EXERCISE TEXT
--- --- ---

# Question f875f

Feb 12, 2017

We know that the equation of rate constant for 1st oder reaction is as follows

$\textcolor{b l u e}{k = \frac{1}{t} \ln \left({C}_{0} / {C}_{t}\right) \ldots \ldots \left[1\right]}$

where

$k \to \text{rate constant}$
$t \to \text{the time for which change being observed}$
${C}_{0} \to \text{concentration of the reactant at t=0}$

${C}_{t} \to \text{concentration of the reactant at t th instant}$

For 50% completion of the reaction time is 30 min

so for $t = 30 \min \text{ } {C}_{0} / {C}_{t} = \frac{100}{50} = 2$

So inserting these in [1] we get

$k = \frac{1}{30} \ln 2. \ldots . . \left[2\right]$

Let the reaction becomes 90% complete in $T \min$.This means 10% reactant remains.
So ${C}_{0} / {C}_{T} = \frac{100}{10} = 10$

The equation [1] then becomes

$k = \frac{1}{T} \ln \left(10\right) \ldots \ldots \ldots \left[3\right]$

Comparing [2] and [3] we get

$\frac{1}{30} \ln 2 = \frac{1}{T} \ln \left(10\right)$

=>T=(30ln10)/ln2~~99.65 min#

--- --- ---

MATERIAL TO PROCESS
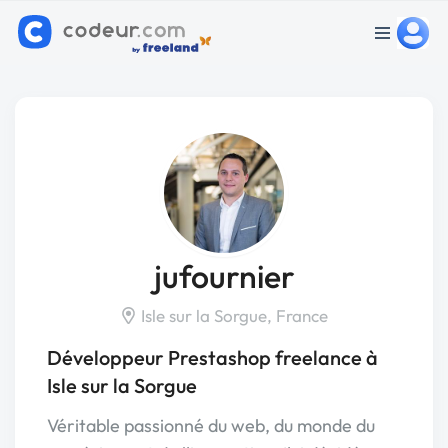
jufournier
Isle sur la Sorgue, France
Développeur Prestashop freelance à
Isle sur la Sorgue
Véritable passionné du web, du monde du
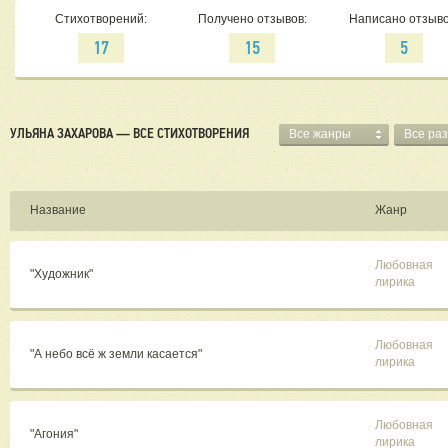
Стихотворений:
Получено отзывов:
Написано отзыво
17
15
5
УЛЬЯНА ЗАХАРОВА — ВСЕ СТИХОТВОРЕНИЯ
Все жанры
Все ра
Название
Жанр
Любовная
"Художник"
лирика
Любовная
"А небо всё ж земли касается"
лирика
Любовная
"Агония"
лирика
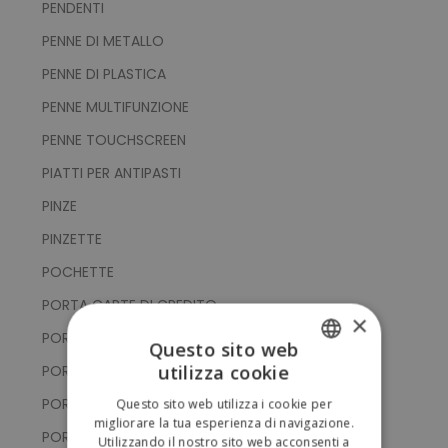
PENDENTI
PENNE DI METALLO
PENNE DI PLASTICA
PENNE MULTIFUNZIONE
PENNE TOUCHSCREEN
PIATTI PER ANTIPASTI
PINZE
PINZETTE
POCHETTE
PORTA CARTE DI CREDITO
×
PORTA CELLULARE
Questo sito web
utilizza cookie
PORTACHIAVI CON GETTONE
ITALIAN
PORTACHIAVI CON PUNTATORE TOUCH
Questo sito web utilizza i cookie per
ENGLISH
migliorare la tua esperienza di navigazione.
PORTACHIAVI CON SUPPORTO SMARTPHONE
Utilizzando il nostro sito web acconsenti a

--- --- ---

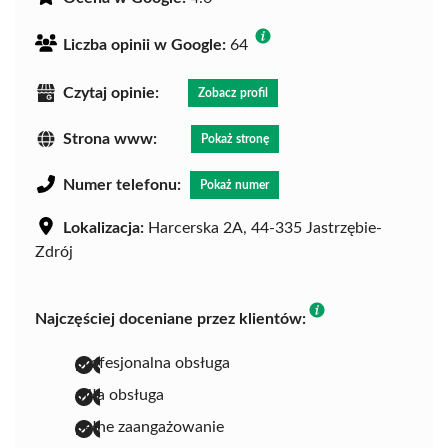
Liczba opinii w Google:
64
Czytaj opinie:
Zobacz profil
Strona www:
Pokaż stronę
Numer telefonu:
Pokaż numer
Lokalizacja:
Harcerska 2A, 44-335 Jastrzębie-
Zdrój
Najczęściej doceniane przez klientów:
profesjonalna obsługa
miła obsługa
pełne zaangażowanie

--- --- ---

REQUIRED ACTIONS
- 1) According to the first-order rate constant solution, about how many minutes does the reaction take to become 90% complete?
- 2) In the entries, echo the lines from the line with "Liczba opinii w" up to and including the line with "pełne zaangażowanie".

TASK SOLUTIONS
- 1) About 99.65 min.

- 2)
Liczba opinii w Google:
64
Czytaj opinie:
Zobacz profil
Strona www:
Pokaż stronę
Numer telefonu:
Pokaż numer
Lokalizacja:
Harcerska 2A, 44-335 Jastrzębie-
Zdrój
Najczęściej doceniane przez klientów:
profesjonalna obsługa
miła obsługa
pełne zaangażowanie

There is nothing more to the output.